- Associated Press - Monday, December 12, 2016

DES MOINES, Iowa (AP) - It may be weeks or even months before Gov. Terry Branstad’s nearly 22-year tenure leading Iowa ends.

President-elect Donald Trump selected Branstad as ambassador to China, but the governor told reporters Monday that he hasn’t received paperwork to begin the Senate confirmation process, and it could take several weeks for his nomination to be reviewed. Branstad plans to remain governor until he’s confirmed as ambassador.

Branstad did not try to estimate when that could happen, but he pointed out that the process for some previous appointments to the post took months.

“Your guess … is as good as mine,” he said.

The lack of clarity means it could be some time before Lt. Gov. Kim Reynolds becomes governor. Reynolds appeared unfazed by the likelihood that Branstad could remain leader during a key time in Iowa’s government. Republicans will take control of both the Senate and House next legislative session, and whoever serves as governor will have the opportunity to make sweeping changes in state policy.

Reynolds, 57, who is expected to appoint a new lieutenant governor while keeping Branstad’s government appointments, said she and Branstad have been a team during their six years together.

“The reality is that we’re really not going to do anything different,” she said.

Branstad, 70, is in the midst of his sixth nonconsecutive term as governor. He is the country’s longest serving governor.

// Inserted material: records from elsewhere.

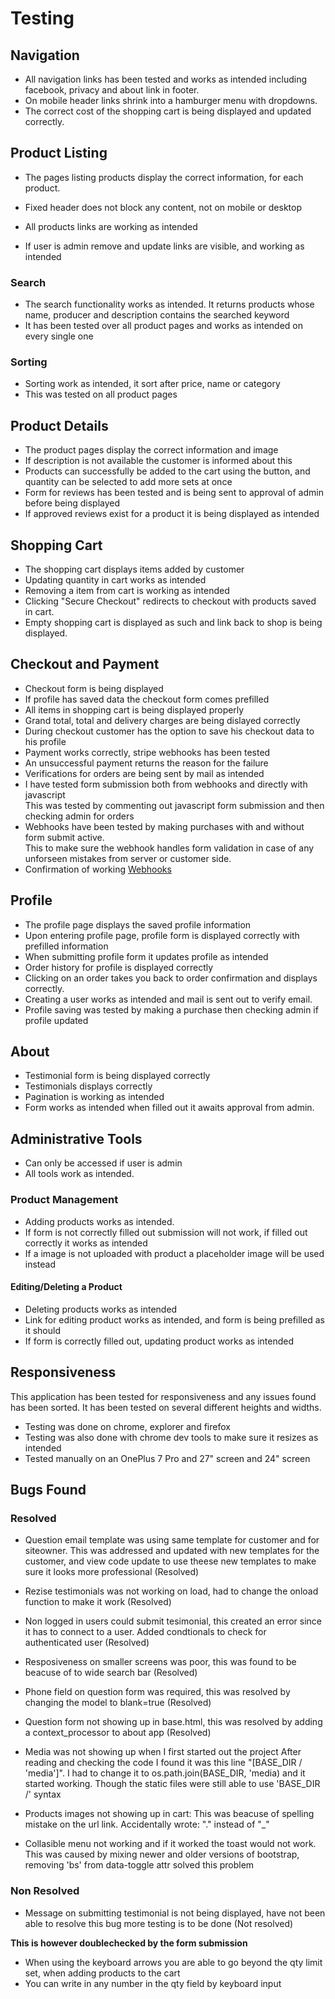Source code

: # Testing

## Navigation
-   All navigation links has been tested and works as intended including facebook, privacy and about link in footer.
-   On mobile header links shrink into a hamburger menu with dropdowns.
-   The correct cost of the shopping cart is being displayed and updated correctly.

## Product Listing
-   The pages listing products display the correct information, for each product.
-   Fixed header does not block any content, not on mobile or desktop
-   All products links are working as intended

-   If user is admin remove and update links are visible, and working as intended


### Search
-   The search functionality works as intended. It returns products whose name, producer and description contains the searched keyword
-   It has been tested over all product pages and works as intended on every single one


### Sorting
-   Sorting work as intended, it sort after price, name or category
-   This was tested on all product pages


## Product Details
-   The product pages display the correct information and image
-   If description is not available the customer is informed about this
-   Products can successfully be added to the cart using the button, and quantity can be selected to add more sets at once
-   Form for reviews has been tested and is being sent to approval of admin before being displayed
-   If approved reviews exist for a product it is being displayed as intended


## Shopping Cart
-   The shopping cart displays items added by customer
-   Updating quantity in cart works as intended
-   Removing a item from cart is working as intended
-   Clicking "Secure Checkout" redirects to checkout with products saved in cart.
-   Empty shopping cart is displayed as such and link back to shop is being displayed.


## Checkout and Payment
-   Checkout form is being displayed
-   If profile has saved data the checkout form comes prefilled
-   All items in shopping cart is being displayed properly
-   Grand total, total and delivery charges are being dislayed correctly
-   During checkout customer has the option to save his checkout data to his profile
-   Payment works correctly, stripe webhooks has been tested
-   An unsuccessful payment returns the reason for the failure
-   Verifications for orders are being sent by mail as intended
-   I have tested form submission both from webhooks and directly with javascript  
    This was tested by commenting out javascript form submission and then checking admin for orders
-   Webhooks have been tested by making purchases with and without form submit active.  
    This to make sure the webhook handles form validation in case of any unforseen mistakes from server or customer side.
-   Confirmation of working [Webhooks](readme-files/hook_control.png)


## Profile
-   The profile page displays the saved profile information
-   Upon entering profile page, profile form is displayed correctly with prefilled information
-   When submitting profile form it updates profile as intended
-   Order history for profile is displayed correctly
-   Clicking on an order takes you back to order confirmation and displays correctly.
-   Creating a user works as intended and mail is sent out to verify email.
-   Profile saving was tested by making a purchase then checking admin if profile updated



## About
-   Testimonial form is being displayed correctly
-   Testimonials displays correctly
-   Pagination is working as intended
-   Form works as intended when filled out it awaits approval from admin.


## Administrative Tools
-   Can only be accessed if user is admin
-   All tools work as intended.


### Product Management
-   Adding products works as intended.
-   If form is not correctly filled out submission will not work, if filled out correctly it works as intended
-   If a image is not uploaded with product a placeholder image will be used instead

#### Editing/Deleting a Product

-   Deleting products works as intended
-   Link for editing product works as intended, and form is being prefilled as it should
-   If form is correctly filled out, updating product works as intended

## Responsiveness

This application has been tested for responsiveness and any issues found has been sorted.
It has been tested on several different heights and widths.

-   Testing was done on chrome, explorer and firefox
-   Testing was also done with chrome dev tools to make sure it resizes as intended
-   Tested manually on an OnePlus 7 Pro and 27" screen and 24" screen


## Bugs Found

### Resolved

-   Question email template was using same template for customer and for siteowner. This was addressed and updated with new templates for the customer, and view code update 
    to use theese new templates to make sure it looks more professional (Resolved)

-   Rezise testimonials was not working on load, had to change the onload function to make it work (Resolved)

-   Non logged in users could submit tesimonial, this created an error since it has to connect to a user. Added condtionals to check for authenticated user (Resolved)

-   Resposiveness on smaller screens was poor, this was found to be beacuse of to wide search bar (Resolved)

-   Phone field on question form was required, this was resolved by changing the model to blank=true (Resolved)

-   Question form not showing up in base.html, this was resolved by adding a context_processor to about app (Resolved)

-   Media was not showing up when I first started out the project
    After reading and checking the code I found it was this line "[BASE_DIR / 'media']".
    I had to change it to os.path.join(BASE_DIR, 'media) and it started working. Though the static files were still able to use 'BASE_DIR /' syntax

-   Products images not showing up in cart: This was beacuse of spelling mistake on the url link.
    Accidentally wrote: "." instead of "_"

-   Collasible menu not working and if it worked the toast would not work.
    This was caused by mixing newer and older versions of bootstrap, removing 'bs' from data-toggle attr solved this problem

### Non Resolved

-   Message on submitting testimonial is not being displayed, have not been able to resolve this bug more testing is to be done (Not resolved)


**This is however doublechecked by the form submission**
-   When using the keyboard arrows you are able to go beyond the qty limit set, when adding products to the cart
-   You can write in any number in the qty field by keyboard input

Several staples of the first weeks of a new legislative session will go on as planned, Branstad said. He will make budget recommendations to the Legislature and he will deliver a key speech to lawmakers known as the Condition of the State address.

The next legislative session is scheduled to begin on Jan. 9. There is no official adjournment date, though lawmakers will stop receiving expense reimbursements after 110 days. That date will be in late April, though Branstad’s spokesman noted that lawmakers could finish their work sooner than that.

When asked whether he could be governor for the entire legislative session, Branstad said, “It depends upon how long the session goes.”

Sen. Rob Hogg of Cedar Rapids, the Senate Democratic minority leader, said on Friday he looked forward to Reynolds’ governorship given her stint as a state lawmaker between 2009 and 2010. Hogg said he didn’t feel Branstad’s confirmation should take a lot of time given his future key role with China.

“That’s a pretty important position,” Hogg said. “I don’t see any reason why the United States Senate would delay on that.”